TO DO: Exactly as written, give again the line with "Figure 7: Analysis of cotton seed movement" and all subsequent lines through the end of the records.

#### RECORDS SUPPLIED

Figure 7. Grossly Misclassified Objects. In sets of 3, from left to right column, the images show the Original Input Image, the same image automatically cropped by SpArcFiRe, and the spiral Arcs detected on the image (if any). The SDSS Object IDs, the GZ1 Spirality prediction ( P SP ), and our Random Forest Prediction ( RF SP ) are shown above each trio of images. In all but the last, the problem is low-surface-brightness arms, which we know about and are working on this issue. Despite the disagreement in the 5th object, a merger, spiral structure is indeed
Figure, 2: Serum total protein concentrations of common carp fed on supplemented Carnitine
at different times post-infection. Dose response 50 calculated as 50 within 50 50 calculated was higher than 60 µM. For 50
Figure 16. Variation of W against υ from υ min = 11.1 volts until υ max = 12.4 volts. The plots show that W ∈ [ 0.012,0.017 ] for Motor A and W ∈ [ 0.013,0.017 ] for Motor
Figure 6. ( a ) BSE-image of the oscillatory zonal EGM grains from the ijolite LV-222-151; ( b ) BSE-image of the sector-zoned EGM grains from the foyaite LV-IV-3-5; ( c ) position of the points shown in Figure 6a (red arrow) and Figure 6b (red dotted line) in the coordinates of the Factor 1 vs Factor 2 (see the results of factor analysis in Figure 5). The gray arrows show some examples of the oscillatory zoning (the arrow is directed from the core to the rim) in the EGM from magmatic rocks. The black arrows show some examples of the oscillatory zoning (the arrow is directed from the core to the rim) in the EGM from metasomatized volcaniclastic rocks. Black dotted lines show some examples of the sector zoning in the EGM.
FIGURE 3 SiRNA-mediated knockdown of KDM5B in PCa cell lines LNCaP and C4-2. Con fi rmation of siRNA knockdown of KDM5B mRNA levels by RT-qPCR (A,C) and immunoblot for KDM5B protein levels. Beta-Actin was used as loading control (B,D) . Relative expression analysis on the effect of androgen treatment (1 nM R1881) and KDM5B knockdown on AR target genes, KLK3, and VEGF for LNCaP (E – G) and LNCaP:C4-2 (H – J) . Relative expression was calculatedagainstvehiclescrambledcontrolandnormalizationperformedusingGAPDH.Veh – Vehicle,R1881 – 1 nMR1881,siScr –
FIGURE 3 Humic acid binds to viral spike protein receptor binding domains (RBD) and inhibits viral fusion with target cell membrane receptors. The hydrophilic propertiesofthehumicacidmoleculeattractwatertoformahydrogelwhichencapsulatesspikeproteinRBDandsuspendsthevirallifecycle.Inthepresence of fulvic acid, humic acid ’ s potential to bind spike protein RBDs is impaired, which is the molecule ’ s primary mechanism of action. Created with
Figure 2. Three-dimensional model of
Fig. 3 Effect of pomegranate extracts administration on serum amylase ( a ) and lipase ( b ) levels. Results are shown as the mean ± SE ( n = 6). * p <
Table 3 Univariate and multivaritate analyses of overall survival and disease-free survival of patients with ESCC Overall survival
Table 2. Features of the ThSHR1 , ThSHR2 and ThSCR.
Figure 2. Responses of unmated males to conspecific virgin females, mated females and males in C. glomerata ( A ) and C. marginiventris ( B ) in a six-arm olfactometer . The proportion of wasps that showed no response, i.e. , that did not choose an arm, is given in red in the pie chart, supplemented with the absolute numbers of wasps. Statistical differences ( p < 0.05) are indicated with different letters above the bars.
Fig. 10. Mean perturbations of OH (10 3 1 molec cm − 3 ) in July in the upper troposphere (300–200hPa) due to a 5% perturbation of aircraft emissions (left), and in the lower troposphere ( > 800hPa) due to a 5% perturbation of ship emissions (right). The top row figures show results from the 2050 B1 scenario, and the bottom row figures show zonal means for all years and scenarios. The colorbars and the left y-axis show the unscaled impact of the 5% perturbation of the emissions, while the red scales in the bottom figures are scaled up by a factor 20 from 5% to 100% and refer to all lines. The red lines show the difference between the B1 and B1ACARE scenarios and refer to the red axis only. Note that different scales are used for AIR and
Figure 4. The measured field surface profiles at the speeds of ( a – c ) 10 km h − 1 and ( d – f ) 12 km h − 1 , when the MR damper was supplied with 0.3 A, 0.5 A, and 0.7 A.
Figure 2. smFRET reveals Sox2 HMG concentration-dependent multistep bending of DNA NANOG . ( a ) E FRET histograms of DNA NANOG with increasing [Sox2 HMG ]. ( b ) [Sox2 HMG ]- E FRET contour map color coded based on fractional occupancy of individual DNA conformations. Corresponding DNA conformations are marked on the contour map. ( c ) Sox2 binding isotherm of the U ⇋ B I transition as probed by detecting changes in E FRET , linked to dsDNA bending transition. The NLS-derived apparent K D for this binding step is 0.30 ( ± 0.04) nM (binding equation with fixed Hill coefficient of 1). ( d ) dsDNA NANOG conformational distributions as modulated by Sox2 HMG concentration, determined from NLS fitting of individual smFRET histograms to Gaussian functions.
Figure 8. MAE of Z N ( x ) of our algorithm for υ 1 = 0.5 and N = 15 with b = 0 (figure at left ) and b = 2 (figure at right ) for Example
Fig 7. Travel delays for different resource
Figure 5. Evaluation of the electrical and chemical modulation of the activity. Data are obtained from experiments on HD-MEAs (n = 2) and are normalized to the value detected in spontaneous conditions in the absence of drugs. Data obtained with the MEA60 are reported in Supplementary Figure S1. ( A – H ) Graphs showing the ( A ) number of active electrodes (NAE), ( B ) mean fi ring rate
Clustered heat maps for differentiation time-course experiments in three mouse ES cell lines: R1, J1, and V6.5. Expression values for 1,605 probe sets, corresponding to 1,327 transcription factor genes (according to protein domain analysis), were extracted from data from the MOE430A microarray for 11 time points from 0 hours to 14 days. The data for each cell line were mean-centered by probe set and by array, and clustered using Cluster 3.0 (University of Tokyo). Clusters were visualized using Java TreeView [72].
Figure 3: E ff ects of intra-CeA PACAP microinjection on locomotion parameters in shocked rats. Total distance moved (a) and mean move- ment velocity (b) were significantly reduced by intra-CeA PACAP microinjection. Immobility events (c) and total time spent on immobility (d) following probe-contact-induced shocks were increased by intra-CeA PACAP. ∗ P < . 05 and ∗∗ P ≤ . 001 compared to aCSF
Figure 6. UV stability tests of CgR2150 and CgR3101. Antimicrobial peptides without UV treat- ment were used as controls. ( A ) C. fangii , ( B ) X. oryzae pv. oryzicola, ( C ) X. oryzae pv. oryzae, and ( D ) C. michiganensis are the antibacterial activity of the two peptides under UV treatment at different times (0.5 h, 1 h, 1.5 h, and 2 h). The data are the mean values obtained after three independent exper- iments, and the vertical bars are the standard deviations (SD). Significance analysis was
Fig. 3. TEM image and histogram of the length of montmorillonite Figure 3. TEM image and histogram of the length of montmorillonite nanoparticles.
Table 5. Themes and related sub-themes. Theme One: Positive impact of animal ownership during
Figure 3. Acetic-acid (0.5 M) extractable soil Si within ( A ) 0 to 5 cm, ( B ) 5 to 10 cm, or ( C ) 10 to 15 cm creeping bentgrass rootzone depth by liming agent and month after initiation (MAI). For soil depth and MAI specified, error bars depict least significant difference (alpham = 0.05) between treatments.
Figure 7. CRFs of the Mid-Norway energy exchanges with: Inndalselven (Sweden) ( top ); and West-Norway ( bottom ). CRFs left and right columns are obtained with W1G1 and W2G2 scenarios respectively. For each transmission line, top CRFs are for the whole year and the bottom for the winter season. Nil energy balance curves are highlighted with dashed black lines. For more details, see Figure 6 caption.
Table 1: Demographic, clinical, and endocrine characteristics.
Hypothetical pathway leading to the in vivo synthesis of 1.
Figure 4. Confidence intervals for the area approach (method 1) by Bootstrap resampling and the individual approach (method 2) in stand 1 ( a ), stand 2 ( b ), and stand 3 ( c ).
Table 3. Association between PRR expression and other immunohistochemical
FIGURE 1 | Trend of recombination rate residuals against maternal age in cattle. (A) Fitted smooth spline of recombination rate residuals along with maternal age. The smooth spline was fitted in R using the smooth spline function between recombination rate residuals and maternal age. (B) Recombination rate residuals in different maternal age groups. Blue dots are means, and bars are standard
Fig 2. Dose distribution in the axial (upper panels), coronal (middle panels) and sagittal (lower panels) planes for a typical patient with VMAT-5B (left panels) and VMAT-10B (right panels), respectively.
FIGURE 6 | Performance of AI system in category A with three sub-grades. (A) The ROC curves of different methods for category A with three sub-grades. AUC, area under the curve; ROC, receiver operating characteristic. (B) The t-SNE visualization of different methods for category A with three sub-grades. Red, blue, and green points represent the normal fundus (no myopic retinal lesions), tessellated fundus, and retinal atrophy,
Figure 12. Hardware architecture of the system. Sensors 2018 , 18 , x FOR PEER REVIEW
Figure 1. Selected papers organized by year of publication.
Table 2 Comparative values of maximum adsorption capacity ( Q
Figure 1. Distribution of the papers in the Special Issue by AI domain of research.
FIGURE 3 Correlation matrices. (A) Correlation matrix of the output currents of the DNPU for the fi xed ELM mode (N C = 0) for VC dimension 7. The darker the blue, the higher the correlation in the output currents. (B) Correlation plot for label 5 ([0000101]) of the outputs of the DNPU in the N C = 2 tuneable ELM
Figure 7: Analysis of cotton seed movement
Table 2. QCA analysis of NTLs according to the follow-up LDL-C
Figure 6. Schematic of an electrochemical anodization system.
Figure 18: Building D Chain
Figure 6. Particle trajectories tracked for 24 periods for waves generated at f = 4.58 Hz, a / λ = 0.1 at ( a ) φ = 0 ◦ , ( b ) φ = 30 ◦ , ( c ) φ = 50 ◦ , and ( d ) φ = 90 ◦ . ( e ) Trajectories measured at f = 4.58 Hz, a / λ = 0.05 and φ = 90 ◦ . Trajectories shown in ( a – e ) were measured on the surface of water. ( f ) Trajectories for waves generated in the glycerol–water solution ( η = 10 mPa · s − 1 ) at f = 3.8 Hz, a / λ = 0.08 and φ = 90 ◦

########

RESULT OF THIS EXERCISE:
Figure 7: Analysis of cotton seed movement
Table 2. QCA analysis of NTLs according to the follow-up LDL-C
Figure 6. Schematic of an electrochemical anodization system.
Figure 18: Building D Chain
Figure 6. Particle trajectories tracked for 24 periods for waves generated at f = 4.58 Hz, a / λ = 0.1 at ( a ) φ = 0 ◦ , ( b ) φ = 30 ◦ , ( c ) φ = 50 ◦ , and ( d ) φ = 90 ◦ . ( e ) Trajectories measured at f = 4.58 Hz, a / λ = 0.05 and φ = 90 ◦ . Trajectories shown in ( a – e ) were measured on the surface of water. ( f ) Trajectories for waves generated in the glycerol–water solution ( η = 10 mPa · s − 1 ) at f = 3.8 Hz, a / λ = 0.08 and φ = 90 ◦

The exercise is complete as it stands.